It won’t get us to the stars, but the navigation practiced by ancient Polynesians — sailing by the stars — continues to fascinate a new generation. And since Centauri Dreams often cites the remarkable voyages of these people as they populated the Pacific, it seems appropriate to focus today on an Australian Broadcasting Company story about an art that has been all but lost. A man named Hoturoa Kerr, who is a lecturer at the University of Waikato (Auckland, NZ), is teaching celestial navigation in an oceanic context to his students.

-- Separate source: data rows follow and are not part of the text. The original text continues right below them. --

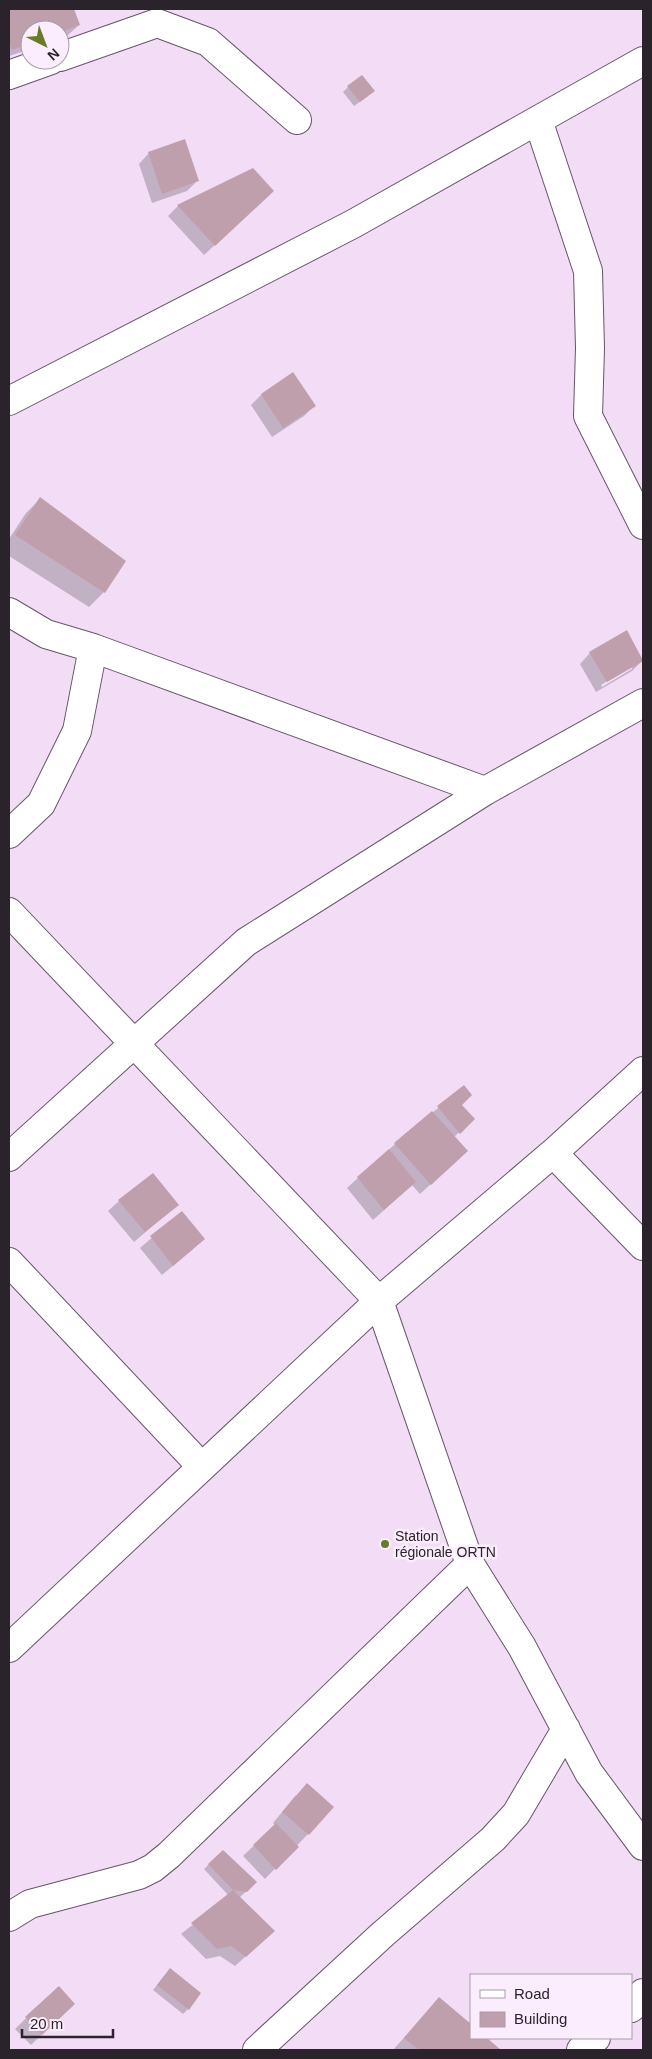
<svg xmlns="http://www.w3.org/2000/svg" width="652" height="2059" font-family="Arial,sans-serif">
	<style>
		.shadow { fill: #0003; fill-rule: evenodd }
		.building { fill: #c09fac }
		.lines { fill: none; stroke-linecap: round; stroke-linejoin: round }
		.street-casing { stroke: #68556b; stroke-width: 30 }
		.street { stroke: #fff; stroke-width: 28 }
		.poi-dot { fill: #697b2a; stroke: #fbedfd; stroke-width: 2 }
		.labels { text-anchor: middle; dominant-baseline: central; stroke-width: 5; stroke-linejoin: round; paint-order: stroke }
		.poi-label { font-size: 14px; fill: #2b232c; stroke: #fbedfd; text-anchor: start }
	</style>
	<rect width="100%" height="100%" fill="#f3dcf6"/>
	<path class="shadow" d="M 9,9 L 73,9 L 79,25 L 68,35 L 60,38 L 60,30 L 30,30 L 30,49 L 9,56 Z
		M 348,87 L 368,96 L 354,106 L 343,92 Z
		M 149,153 L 198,180 L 187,191 L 152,203 L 139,164 Z
		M 262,201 L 204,255 L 168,216 L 178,206 Z
		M 293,374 L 314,406 L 304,416 L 272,437 L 251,405 L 261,395 Z
		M 40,499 L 104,592 L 89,607 L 9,556 L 9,539 L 26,513 Z
		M 627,632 L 643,660 L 632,671 L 596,692 L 580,664 L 590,653 ZM 632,666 L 632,669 L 602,687 L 601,685 Z
		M 463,1087 L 461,1105 L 473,1119 L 454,1137 L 456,1161 L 420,1194 L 412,1185 L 373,1220 L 347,1188 L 395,1144 Z
		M 119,1201 L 177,1205 L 134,1242 L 108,1211 Z
		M 182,1212 L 193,1249 L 162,1275 L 140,1248 Z
		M 296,1795 L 308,1834 L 265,1879 L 243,1856 L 275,1825 L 273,1823 Z
		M 209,1864 L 251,1887 L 239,1898 L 263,1941 L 235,1966 L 220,1956 L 206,1959 L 181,1934 L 229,1896 L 204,1869 Z
		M 165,1975 L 188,2009 L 183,2014 L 153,1990 Z
		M 58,1987 L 63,2014 L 31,2045 L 15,2029 Z
		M 439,1998 L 471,2038 L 485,2038 L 499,2050 L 393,2050 Z"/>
	<path class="building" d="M 9,9 L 74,9 L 80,25 L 60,32 L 60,30 L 30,30 L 30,43 L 12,50 L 9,42 Z
		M 362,75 L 375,91 L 360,102 L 347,86 Z
		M 185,139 L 199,181 L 162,194 L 148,152 Z
		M 253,168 L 274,191 L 215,246 L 177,205 Z
		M 293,372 L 316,406 L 283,428 L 261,394 Z
		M 40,497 L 126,561 L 105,593 L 15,535 Z
		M 627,630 L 643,661 L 607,682 L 589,652 Z
		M 464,1085 L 472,1095 L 462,1105 L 475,1119 L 460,1134 L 437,1106 Z
		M 432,1111 L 468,1151 L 431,1185 L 394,1143 Z
		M 389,1149 L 416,1182 L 384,1210 L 357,1177 Z
		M 153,1173 L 179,1205 L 145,1232 L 118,1200 Z
		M 182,1211 L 205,1239 L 173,1266 L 150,1236 Z
		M 307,1783 L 334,1807 L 309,1835 L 282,1812 Z
		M 276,1823 L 299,1847 L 276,1870 L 253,1845 Z
		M 223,1850 L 257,1882 L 247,1892 L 233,1890 L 208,1864 Z
		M 233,1890 L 275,1931 L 246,1957 L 231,1946 L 217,1949 L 191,1923 Z
		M 170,1968 L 201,1993 L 189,2010 L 157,1985 Z
		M 59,1986 L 75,2004 L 42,2035 L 25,2017 Z
		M 439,1997 L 471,2024 L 471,2038 L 487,2038 L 501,2050 L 419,2050 L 404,2038 Z"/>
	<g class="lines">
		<defs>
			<path id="street" d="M 60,57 L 157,23 L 208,42 L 297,120
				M 9,75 L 51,60
				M 538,120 L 588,271 L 590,348 L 588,416 L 643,525
				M 9,401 L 353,224 L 643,61
				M 9,612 L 46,634 L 93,648 L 485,791
				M 9,834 L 41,804 L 77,731 L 93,648
				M 9,912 L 379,1301 L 470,1564 L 522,1647 L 589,1773 L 643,1846
				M 553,1153 L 643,1246
				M 9,1157 L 246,942 L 485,791 L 643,703
				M 9,1262 L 202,1467
				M 9,1648 L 379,1301 L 553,1153 L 643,1071
				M 9,1917 L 30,1904 L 139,1875 L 153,1868 L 169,1855 L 470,1564
				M 631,2008 L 638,2002 L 643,1993
				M 257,2050 L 383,1934 L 493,1839 L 516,1814 L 566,1729
				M 581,2050 L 596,2038"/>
		</defs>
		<use href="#street" class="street-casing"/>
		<use href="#street" class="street"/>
	</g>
	<circle class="poi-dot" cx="385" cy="1544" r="5"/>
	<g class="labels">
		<g class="poi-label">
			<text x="395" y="1536">Station<tspan x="395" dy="16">régionale ORTN</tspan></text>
		</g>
	</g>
	<rect width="652" height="2059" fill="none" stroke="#2b232c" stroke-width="20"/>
	<rect x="470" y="1974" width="162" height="65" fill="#fbedfd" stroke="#a89ca9"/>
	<rect x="480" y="1990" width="25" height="8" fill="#ffffff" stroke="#a89ca9"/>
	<text x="514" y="1999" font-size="15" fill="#2b232c">Road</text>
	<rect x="480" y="2012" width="25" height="15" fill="#c09fac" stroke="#a89ca9"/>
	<text x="514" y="2024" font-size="15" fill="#2b232c">Building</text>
	<g transform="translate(45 45) rotate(138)"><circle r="24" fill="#fbedfd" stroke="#a89ca9"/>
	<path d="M0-4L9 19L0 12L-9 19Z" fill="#697b2a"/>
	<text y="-8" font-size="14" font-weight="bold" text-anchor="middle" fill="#2b232c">N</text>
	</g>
	<path d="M22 2029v8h91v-8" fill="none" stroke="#2b232c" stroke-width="2.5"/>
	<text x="30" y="2029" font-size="15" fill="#2b232c" stroke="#fbedfd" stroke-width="4" paint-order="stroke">20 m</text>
</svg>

Finding your way over ocean swells on a body of water as big as the Pacific sounds all but impossible, particularly if your vessel is a small, double-hulled canoe. But Kerr took a GPS with him on a canoe journey from New Zealand to the Cook Islands in a vessel called the “Te Aurere”, checking the work of a navigator aboard the craft who used the old methods. At the end of the journey, he found that at any time, the navigator was no more than twelve miles off the GPS reading.

The Polynesians call it ‘way-finding,’ and it’s a method that relies on more than stars. As the night ends, the navigator takes a final bearing based on star positions, then checks the motion of the canoe as it travels over the ocean swells. During the daylight hours, he will keep the canoe in the same position with regard to the swells, which will usually change little before the Sun sets and the stars again emerge.

Way-finding was good enough to direct the diaspora that began 5000 years ago as the ancestors of the Polynesian peoples pushed eastward into the Pacific. 3,500 years ago they occupied in less than a half-dozen generations the island chains of Fiji, Tonga, and Samoa. The next wave took them, now using larger double canoes, to Tahiti and the Marquesas, then across thousands of miles of open water to Hawaii, Easter Island, and New Zealand, navigating just by the stars, the wind, the ocean swells, and the flight of birds.

Te Aurere has thus far journeyed over 30,000 nautical miles using way-finding alone. “Spiritually it’s a canoe that carries us in terms of our mind and our thinking and everything else,” says Kerr. “And when you sail a canoe, you sail for distant horizons. So what I’m hoping is that with these young people it makes them look towards distant horizons as goals for them in their life.” Such horizons are always worthwhile. And perhaps they’re not so different from the far more distant horizons we may one day embark for out in the Orion Arm.